Abandoned post boxes from a residential apartment block in the centre of Pripyat, 2015. Unfortunately, almost 29 years after the disaster a lot of the possessions that were left behind were either looted or have decayed over that time so the apartments were mostly without windows and were very similar in layout and content.
This was the nicest part of one complex, a lot of light coming from many directions, I love the doorway and the stairs that make this frame a bit more than just the items that give this photo it's name.
Named for the nearby Pripyat River, Pripyat was founded on 4 February 1970, the ninth nuclear city in the Soviet Union, for the Chernobyl Nuclear Power Plant. It was officially proclaimed a city in 1979, and had grown to a population of 49,360 before being evacuated a few days after the 26 April 1986 Chernobyl disaster.
Though Pripyat is located within the administrative district of Ivankiv Raion, the abandoned city now has a special status within the larger Kiev Oblast (province), being administered directly from Kiev. Pripyat is also supervised by Ukraine's Ministry of Emergencies, which manages activities for the entire Chernobyl Exclusion Zone.

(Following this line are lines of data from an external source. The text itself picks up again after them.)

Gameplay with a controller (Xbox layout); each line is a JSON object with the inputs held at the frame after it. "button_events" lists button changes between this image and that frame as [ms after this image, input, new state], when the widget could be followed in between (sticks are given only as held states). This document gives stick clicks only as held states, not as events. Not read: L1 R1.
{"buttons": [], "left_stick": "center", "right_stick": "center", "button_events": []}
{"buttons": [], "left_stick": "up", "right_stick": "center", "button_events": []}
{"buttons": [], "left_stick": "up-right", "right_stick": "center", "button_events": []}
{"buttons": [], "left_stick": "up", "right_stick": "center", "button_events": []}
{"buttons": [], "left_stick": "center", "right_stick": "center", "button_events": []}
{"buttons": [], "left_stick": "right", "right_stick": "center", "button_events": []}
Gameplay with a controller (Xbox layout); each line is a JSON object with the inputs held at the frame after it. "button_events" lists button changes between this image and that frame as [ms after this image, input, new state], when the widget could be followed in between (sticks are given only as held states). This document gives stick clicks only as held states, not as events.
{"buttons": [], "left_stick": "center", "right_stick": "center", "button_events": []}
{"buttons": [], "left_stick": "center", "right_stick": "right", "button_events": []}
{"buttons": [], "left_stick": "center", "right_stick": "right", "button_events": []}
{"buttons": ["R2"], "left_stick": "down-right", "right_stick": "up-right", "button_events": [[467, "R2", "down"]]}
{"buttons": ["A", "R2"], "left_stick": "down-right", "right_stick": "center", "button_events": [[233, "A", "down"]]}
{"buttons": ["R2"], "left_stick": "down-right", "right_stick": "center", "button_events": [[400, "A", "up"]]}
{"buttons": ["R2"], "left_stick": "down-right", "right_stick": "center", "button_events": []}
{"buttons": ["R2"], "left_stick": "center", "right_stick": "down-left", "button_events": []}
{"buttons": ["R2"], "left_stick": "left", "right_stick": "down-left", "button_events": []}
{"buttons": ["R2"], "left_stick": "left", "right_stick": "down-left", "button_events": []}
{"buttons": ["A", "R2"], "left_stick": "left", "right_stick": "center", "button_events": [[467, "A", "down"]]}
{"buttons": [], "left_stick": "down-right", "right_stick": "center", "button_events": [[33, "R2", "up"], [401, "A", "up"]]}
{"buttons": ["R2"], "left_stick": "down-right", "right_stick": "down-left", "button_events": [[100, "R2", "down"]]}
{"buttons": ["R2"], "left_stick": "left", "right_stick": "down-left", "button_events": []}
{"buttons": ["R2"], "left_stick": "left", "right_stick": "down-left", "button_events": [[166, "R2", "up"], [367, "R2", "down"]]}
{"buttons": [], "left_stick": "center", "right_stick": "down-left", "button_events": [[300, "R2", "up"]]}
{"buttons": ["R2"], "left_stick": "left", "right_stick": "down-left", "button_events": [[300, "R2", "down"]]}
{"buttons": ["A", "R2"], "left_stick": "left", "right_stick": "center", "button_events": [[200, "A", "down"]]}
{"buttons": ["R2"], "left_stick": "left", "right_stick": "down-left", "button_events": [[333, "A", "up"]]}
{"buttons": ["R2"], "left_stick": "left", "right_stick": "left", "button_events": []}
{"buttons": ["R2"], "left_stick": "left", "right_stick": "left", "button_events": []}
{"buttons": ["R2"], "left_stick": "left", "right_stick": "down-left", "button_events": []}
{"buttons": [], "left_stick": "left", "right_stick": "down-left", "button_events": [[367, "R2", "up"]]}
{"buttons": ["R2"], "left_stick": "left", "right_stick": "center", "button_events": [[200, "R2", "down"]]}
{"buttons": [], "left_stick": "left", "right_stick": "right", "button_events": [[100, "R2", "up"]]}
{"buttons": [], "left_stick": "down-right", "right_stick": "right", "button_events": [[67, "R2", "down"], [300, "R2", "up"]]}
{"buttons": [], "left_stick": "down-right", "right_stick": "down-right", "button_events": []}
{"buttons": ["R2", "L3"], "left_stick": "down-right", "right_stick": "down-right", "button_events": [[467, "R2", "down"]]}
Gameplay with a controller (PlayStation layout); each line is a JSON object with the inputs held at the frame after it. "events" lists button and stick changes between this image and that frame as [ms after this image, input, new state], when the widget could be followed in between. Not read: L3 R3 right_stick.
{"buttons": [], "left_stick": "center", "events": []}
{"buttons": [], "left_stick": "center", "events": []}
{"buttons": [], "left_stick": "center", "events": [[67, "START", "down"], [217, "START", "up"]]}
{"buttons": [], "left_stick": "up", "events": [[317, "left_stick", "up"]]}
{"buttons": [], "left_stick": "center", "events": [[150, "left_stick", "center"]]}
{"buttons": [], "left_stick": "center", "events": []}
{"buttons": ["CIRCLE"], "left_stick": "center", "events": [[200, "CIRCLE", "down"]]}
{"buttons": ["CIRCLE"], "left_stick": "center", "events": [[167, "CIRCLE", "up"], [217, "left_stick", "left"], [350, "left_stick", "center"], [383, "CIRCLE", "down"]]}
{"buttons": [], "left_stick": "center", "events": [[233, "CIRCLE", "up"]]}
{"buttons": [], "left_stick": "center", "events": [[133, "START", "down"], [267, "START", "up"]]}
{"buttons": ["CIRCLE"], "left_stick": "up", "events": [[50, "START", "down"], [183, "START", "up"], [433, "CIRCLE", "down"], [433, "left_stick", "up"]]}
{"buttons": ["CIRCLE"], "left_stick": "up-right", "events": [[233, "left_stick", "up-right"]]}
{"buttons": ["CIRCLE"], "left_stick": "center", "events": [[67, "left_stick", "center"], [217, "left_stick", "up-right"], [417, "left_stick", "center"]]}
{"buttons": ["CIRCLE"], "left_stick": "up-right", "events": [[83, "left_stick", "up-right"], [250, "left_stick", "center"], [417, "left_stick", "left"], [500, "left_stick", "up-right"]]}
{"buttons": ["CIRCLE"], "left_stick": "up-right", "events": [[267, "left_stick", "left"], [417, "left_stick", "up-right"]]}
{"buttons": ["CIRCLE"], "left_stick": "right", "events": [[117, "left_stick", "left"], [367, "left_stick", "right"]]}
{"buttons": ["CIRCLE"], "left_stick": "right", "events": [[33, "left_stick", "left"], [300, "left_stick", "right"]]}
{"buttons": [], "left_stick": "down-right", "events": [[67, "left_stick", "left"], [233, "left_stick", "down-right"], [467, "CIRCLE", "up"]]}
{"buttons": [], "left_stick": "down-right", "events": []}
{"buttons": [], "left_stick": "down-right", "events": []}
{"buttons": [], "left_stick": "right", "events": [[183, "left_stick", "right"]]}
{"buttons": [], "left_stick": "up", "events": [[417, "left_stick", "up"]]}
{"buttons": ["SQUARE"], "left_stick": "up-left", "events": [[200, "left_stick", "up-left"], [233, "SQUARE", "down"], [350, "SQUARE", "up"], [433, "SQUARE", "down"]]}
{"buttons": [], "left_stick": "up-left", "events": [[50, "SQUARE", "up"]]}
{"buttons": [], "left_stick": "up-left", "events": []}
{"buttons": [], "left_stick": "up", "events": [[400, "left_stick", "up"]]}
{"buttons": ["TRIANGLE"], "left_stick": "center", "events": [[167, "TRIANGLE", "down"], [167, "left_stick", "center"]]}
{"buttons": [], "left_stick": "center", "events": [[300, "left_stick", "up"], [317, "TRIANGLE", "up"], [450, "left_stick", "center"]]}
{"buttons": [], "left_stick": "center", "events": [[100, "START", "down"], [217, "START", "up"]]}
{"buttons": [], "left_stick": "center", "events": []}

Access to Pripyat, unlike cities of military importance, was not restricted before the disaster as nuclear power stations were seen by the Soviet Union as safer than other types of power plants. Nuclear power stations were presented as being an achievement of Soviet engineering, where nuclear power was harnessed for peaceful projects. The slogan "peaceful atom" (Russian: mirnyj atom) was popular during those times. The original plan had been to build the plant only 25 km (16 mi) from Kiev, but the Ukrainian Academy of Sciences, among other bodies, expressed concern about it being too close to the city. As a result, the power station and Pripyat were built at their current locations, about 100 km (62 mi) from Kiev. After the disaster the city of Pripyat was evacuated in two days.